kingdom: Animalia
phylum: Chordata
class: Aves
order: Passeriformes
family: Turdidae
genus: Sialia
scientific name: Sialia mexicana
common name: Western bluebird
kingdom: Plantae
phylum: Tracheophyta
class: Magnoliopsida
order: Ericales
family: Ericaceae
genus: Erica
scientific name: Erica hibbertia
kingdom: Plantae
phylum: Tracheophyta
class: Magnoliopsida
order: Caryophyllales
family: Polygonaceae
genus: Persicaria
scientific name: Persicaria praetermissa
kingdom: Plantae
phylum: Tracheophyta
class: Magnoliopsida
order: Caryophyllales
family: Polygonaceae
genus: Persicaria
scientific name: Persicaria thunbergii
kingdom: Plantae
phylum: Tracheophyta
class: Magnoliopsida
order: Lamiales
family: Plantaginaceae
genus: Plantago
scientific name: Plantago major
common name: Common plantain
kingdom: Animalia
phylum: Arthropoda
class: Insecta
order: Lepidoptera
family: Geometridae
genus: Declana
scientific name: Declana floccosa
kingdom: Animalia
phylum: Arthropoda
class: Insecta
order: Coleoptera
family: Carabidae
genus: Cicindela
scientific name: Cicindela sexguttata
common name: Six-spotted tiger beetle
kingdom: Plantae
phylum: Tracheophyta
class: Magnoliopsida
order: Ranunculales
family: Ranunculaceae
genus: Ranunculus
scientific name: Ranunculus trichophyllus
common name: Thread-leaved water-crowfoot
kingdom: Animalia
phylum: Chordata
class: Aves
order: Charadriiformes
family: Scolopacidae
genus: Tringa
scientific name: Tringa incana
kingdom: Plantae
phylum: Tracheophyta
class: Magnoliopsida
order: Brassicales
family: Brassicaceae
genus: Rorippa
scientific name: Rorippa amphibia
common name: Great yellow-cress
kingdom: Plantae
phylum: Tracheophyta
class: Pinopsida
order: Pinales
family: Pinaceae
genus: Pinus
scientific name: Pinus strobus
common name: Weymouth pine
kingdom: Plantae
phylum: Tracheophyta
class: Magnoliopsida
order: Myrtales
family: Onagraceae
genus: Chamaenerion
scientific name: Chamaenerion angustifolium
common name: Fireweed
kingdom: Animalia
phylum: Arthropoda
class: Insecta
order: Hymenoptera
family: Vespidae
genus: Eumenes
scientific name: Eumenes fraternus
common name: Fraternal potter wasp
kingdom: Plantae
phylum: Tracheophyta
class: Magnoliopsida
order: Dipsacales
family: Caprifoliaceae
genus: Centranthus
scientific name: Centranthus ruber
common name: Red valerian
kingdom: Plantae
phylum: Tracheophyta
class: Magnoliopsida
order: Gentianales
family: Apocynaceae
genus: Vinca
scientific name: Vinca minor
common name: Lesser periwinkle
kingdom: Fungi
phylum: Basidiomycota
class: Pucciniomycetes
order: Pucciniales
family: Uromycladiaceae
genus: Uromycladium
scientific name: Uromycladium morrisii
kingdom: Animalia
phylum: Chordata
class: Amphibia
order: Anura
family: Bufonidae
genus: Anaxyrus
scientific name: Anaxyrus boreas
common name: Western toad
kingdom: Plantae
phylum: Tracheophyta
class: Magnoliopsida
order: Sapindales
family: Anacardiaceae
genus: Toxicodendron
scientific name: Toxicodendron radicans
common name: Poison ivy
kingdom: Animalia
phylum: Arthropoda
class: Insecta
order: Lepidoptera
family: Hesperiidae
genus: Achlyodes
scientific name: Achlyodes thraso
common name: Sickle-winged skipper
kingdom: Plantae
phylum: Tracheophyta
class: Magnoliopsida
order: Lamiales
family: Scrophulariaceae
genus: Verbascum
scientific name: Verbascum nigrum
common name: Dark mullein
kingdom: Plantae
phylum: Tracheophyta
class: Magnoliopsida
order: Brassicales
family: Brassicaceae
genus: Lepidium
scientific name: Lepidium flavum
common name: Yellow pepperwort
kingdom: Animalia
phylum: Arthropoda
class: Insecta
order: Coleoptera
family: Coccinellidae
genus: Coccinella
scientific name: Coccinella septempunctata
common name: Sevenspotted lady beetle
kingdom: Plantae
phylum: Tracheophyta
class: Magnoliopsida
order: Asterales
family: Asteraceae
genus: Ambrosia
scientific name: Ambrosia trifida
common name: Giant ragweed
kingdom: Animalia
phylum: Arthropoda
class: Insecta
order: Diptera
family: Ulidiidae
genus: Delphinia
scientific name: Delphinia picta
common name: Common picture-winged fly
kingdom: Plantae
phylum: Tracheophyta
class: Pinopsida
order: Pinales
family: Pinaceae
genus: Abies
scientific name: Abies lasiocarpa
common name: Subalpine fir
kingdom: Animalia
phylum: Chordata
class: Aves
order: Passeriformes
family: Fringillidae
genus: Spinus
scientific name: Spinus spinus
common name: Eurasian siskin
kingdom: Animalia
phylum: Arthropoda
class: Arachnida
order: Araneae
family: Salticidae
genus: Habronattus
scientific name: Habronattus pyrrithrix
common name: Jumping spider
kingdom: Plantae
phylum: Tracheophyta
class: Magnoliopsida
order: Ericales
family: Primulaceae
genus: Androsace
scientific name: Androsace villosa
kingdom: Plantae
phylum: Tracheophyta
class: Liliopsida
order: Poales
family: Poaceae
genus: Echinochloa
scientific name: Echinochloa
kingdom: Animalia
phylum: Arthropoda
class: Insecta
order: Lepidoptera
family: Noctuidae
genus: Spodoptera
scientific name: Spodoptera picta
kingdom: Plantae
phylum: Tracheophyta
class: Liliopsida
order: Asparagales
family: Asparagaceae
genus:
-=-=-=-=-
### Aufgabenbeschreibung
Schreibe alle Zeilen des Materials oben vollständig und unverändert ab.

### Ergebnis der Aufgabe
kingdom: Animalia
phylum: Chordata
class: Aves
order: Passeriformes
family: Turdidae
genus: Sialia
scientific name: Sialia mexicana
common name: Western bluebird
kingdom: Plantae
phylum: Tracheophyta
class: Magnoliopsida
order: Ericales
family: Ericaceae
genus: Erica
scientific name: Erica hibbertia
kingdom: Plantae
phylum: Tracheophyta
class: Magnoliopsida
order: Caryophyllales
family: Polygonaceae
genus: Persicaria
scientific name: Persicaria praetermissa
kingdom: Plantae
phylum: Tracheophyta
class: Magnoliopsida
order: Caryophyllales
family: Polygonaceae
genus: Persicaria
scientific name: Persicaria thunbergii
kingdom: Plantae
phylum: Tracheophyta
class: Magnoliopsida
order: Lamiales
family: Plantaginaceae
genus: Plantago
scientific name: Plantago major
common name: Common plantain
kingdom: Animalia
phylum: Arthropoda
class: Insecta
order: Lepidoptera
family: Geometridae
genus: Declana
scientific name: Declana floccosa
kingdom: Animalia
phylum: Arthropoda
class: Insecta
order: Coleoptera
family: Carabidae
genus: Cicindela
scientific name: Cicindela sexguttata
common name: Six-spotted tiger beetle
kingdom: Plantae
phylum: Tracheophyta
class: Magnoliopsida
order: Ranunculales
family: Ranunculaceae
genus: Ranunculus
scientific name: Ranunculus trichophyllus
common name: Thread-leaved water-crowfoot
kingdom: Animalia
phylum: Chordata
class: Aves
order: Charadriiformes
family: Scolopacidae
genus: Tringa
scientific name: Tringa incana
kingdom: Plantae
phylum: Tracheophyta
class: Magnoliopsida
order: Brassicales
family: Brassicaceae
genus: Rorippa
scientific name: Rorippa amphibia
common name: Great yellow-cress
kingdom: Plantae
phylum: Tracheophyta
class: Pinopsida
order: Pinales
family: Pinaceae
genus: Pinus
scientific name: Pinus strobus
common name: Weymouth pine
kingdom: Plantae
phylum: Tracheophyta
class: Magnoliopsida
order: Myrtales
family: Onagraceae
genus: Chamaenerion
scientific name: Chamaenerion angustifolium
common name: Fireweed
kingdom: Animalia
phylum: Arthropoda
class: Insecta
order: Hymenoptera
family: Vespidae
genus: Eumenes
scientific name: Eumenes fraternus
common name: Fraternal potter wasp
kingdom: Plantae
phylum: Tracheophyta
class: Magnoliopsida
order: Dipsacales
family: Caprifoliaceae
genus: Centranthus
scientific name: Centranthus ruber
common name: Red valerian
kingdom: Plantae
phylum: Tracheophyta
class: Magnoliopsida
order: Gentianales
family: Apocynaceae
genus: Vinca
scientific name: Vinca minor
common name: Lesser periwinkle
kingdom: Fungi
phylum: Basidiomycota
class: Pucciniomycetes
order: Pucciniales
family: Uromycladiaceae
genus: Uromycladium
scientific name: Uromycladium morrisii
kingdom: Animalia
phylum: Chordata
class: Amphibia
order: Anura
family: Bufonidae
genus: Anaxyrus
scientific name: Anaxyrus boreas
common name: Western toad
kingdom: Plantae
phylum: Tracheophyta
class: Magnoliopsida
order: Sapindales
family: Anacardiaceae
genus: Toxicodendron
scientific name: Toxicodendron radicans
common name: Poison ivy
kingdom: Animalia
phylum: Arthropoda
class: Insecta
order: Lepidoptera
family: Hesperiidae
genus: Achlyodes
scientific name: Achlyodes thraso
common name: Sickle-winged skipper
kingdom: Plantae
phylum: Tracheophyta
class: Magnoliopsida
order: Lamiales
family: Scrophulariaceae
genus: Verbascum
scientific name: Verbascum nigrum
common name: Dark mullein
kingdom: Plantae
phylum: Tracheophyta
class: Magnoliopsida
order: Brassicales
family: Brassicaceae
genus: Lepidium
scientific name: Lepidium flavum
common name: Yellow pepperwort
kingdom: Animalia
phylum: Arthropoda
class: Insecta
order: Coleoptera
family: Coccinellidae
genus: Coccinella
scientific name: Coccinella septempunctata
common name: Sevenspotted lady beetle
kingdom: Plantae
phylum: Tracheophyta
class: Magnoliopsida
order: Asterales
family: Asteraceae
genus: Ambrosia
scientific name: Ambrosia trifida
common name: Giant ragweed
kingdom: Animalia
phylum: Arthropoda
class: Insecta
order: Diptera
family: Ulidiidae
genus: Delphinia
scientific name: Delphinia picta
common name: Common picture-winged fly
kingdom: Plantae
phylum: Tracheophyta
class: Pinopsida
order: Pinales
family: Pinaceae
genus: Abies
scientific name: Abies lasiocarpa
common name: Subalpine fir
kingdom: Animalia
phylum: Chordata
class: Aves
order: Passeriformes
family: Fringillidae
genus: Spinus
scientific name: Spinus spinus
common name: Eurasian siskin
kingdom: Animalia
phylum: Arthropoda
class: Arachnida
order: Araneae
family: Salticidae
genus: Habronattus
scientific name: Habronattus pyrrithrix
common name: Jumping spider
kingdom: Plantae
phylum: Tracheophyta
class: Magnoliopsida
order: Ericales
family: Primulaceae
genus: Androsace
scientific name: Androsace villosa
kingdom: Plantae
phylum: Tracheophyta
class: Liliopsida
order: Poales
family: Poaceae
genus: Echinochloa
scientific name: Echinochloa
kingdom: Animalia
phylum: Arthropoda
class: Insecta
order: Lepidoptera
family: Noctuidae
genus: Spodoptera
scientific name: Spodoptera picta
kingdom: Plantae
phylum: Tracheophyta
class: Liliopsida
order: Asparagales
family: Asparagaceae
genus:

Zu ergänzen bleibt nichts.